Output all the data exactly. Pictures do not belong in the copy.

..............................

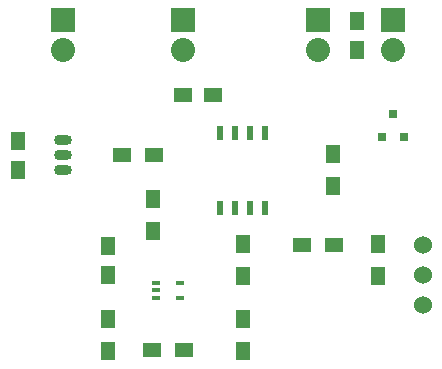
<source format=gbr>
G04 #@! TF.FileFunction,Soldermask,Top*
%FSLAX46Y46*%
G04 Gerber Fmt 4.6, Leading zero omitted, Abs format (unit mm)*
G04 Created by KiCad (PCBNEW 4.0.2-stable) date Tuesday, April 12, 2016 'PMt' 12:32:30 PM*
%MOMM*%
G01*
G04 APERTURE LIST*
%ADD10C,0.100000*%
%ADD11R,1.500000X1.250000*%
%ADD12R,1.250000X1.500000*%
%ADD13R,2.032000X2.032000*%
%ADD14O,2.032000X2.032000*%
%ADD15R,0.800100X0.800100*%
%ADD16R,1.500000X1.300000*%
%ADD17R,1.300000X1.500000*%
%ADD18C,1.524000*%
%ADD19R,0.508000X1.143000*%
%ADD20R,0.660400X0.406400*%
%ADD21O,1.501140X0.899160*%
G04 APERTURE END LIST*
D10*
D11*
X62250000Y-105410000D03*
X64750000Y-105410000D03*
D12*
X55880000Y-120630000D03*
X55880000Y-118130000D03*
X76962000Y-101580000D03*
X76962000Y-99080000D03*
X48260000Y-111740000D03*
X48260000Y-109240000D03*
D13*
X52070000Y-99060000D03*
D14*
X52070000Y-101600000D03*
D13*
X80010000Y-99060000D03*
D14*
X80010000Y-101600000D03*
D13*
X73660000Y-99060000D03*
D14*
X73660000Y-101600000D03*
D13*
X62230000Y-99060000D03*
D14*
X62230000Y-101600000D03*
D15*
X79060000Y-108950760D03*
X80960000Y-108950760D03*
X80010000Y-106951780D03*
D16*
X59770000Y-110490000D03*
X57070000Y-110490000D03*
D17*
X59690000Y-116920000D03*
X59690000Y-114220000D03*
D16*
X75010000Y-118110000D03*
X72310000Y-118110000D03*
D17*
X74930000Y-113110000D03*
X74930000Y-110410000D03*
X67310000Y-120730000D03*
X67310000Y-118030000D03*
X55880000Y-124380000D03*
X55880000Y-127080000D03*
X67310000Y-124380000D03*
X67310000Y-127080000D03*
D16*
X62310000Y-127000000D03*
X59610000Y-127000000D03*
D17*
X78740000Y-120730000D03*
X78740000Y-118030000D03*
D18*
X82550000Y-120650000D03*
X82550000Y-123190000D03*
X82550000Y-118110000D03*
D19*
X69215000Y-114935000D03*
X67945000Y-114935000D03*
X66675000Y-114935000D03*
X65405000Y-114935000D03*
X65405000Y-108585000D03*
X66675000Y-108585000D03*
X67945000Y-108585000D03*
X69215000Y-108585000D03*
D20*
X59944000Y-121259600D03*
X59944000Y-122580400D03*
X59944000Y-121920000D03*
X61976000Y-122580400D03*
X61976000Y-121259600D03*
D21*
X52070000Y-110490000D03*
X52070000Y-111760000D03*
X52070000Y-109220000D03*
M02*

</source>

..............................

**Written solution:**
<source format=gbr>
G04 #@! TF.FileFunction,Soldermask,Top*
%FSLAX46Y46*%
G04 Gerber Fmt 4.6, Leading zero omitted, Abs format (unit mm)*
G04 Created by KiCad (PCBNEW 4.0.2-stable) date Tuesday, April 12, 2016 'PMt' 12:32:30 PM*
%MOMM*%
G01*
G04 APERTURE LIST*
%ADD10C,0.100000*%
%ADD11R,1.500000X1.250000*%
%ADD12R,1.250000X1.500000*%
%ADD13R,2.032000X2.032000*%
%ADD14O,2.032000X2.032000*%
%ADD15R,0.800100X0.800100*%
%ADD16R,1.500000X1.300000*%
%ADD17R,1.300000X1.500000*%
%ADD18C,1.524000*%
%ADD19R,0.508000X1.143000*%
%ADD20R,0.660400X0.406400*%
%ADD21O,1.501140X0.899160*%
G04 APERTURE END LIST*
D10*
D11*
X62250000Y-105410000D03*
X64750000Y-105410000D03*
D12*
X55880000Y-120630000D03*
X55880000Y-118130000D03*
X76962000Y-101580000D03*
X76962000Y-99080000D03*
X48260000Y-111740000D03*
X48260000Y-109240000D03*
D13*
X52070000Y-99060000D03*
D14*
X52070000Y-101600000D03*
D13*
X80010000Y-99060000D03*
D14*
X80010000Y-101600000D03*
D13*
X73660000Y-99060000D03*
D14*
X73660000Y-101600000D03*
D13*
X62230000Y-99060000D03*
D14*
X62230000Y-101600000D03*
D15*
X79060000Y-108950760D03*
X80960000Y-108950760D03*
X80010000Y-106951780D03*
D16*
X59770000Y-110490000D03*
X57070000Y-110490000D03*
D17*
X59690000Y-116920000D03*
X59690000Y-114220000D03*
D16*
X75010000Y-118110000D03*
X72310000Y-118110000D03*
D17*
X74930000Y-113110000D03*
X74930000Y-110410000D03*
X67310000Y-120730000D03*
X67310000Y-118030000D03*
X55880000Y-124380000D03*
X55880000Y-127080000D03*
X67310000Y-124380000D03*
X67310000Y-127080000D03*
D16*
X62310000Y-127000000D03*
X59610000Y-127000000D03*
D17*
X78740000Y-120730000D03*
X78740000Y-118030000D03*
D18*
X82550000Y-120650000D03*
X82550000Y-123190000D03*
X82550000Y-118110000D03*
D19*
X69215000Y-114935000D03*
X67945000Y-114935000D03*
X66675000Y-114935000D03*
X65405000Y-114935000D03*
X65405000Y-108585000D03*
X66675000Y-108585000D03*
X67945000Y-108585000D03*
X69215000Y-108585000D03*
D20*
X59944000Y-121259600D03*
X59944000Y-122580400D03*
X59944000Y-121920000D03*
X61976000Y-122580400D03*
X61976000Y-121259600D03*
D21*
X52070000Y-110490000D03*
X52070000Y-111760000D03*
X52070000Y-109220000D03*
M02*

</source>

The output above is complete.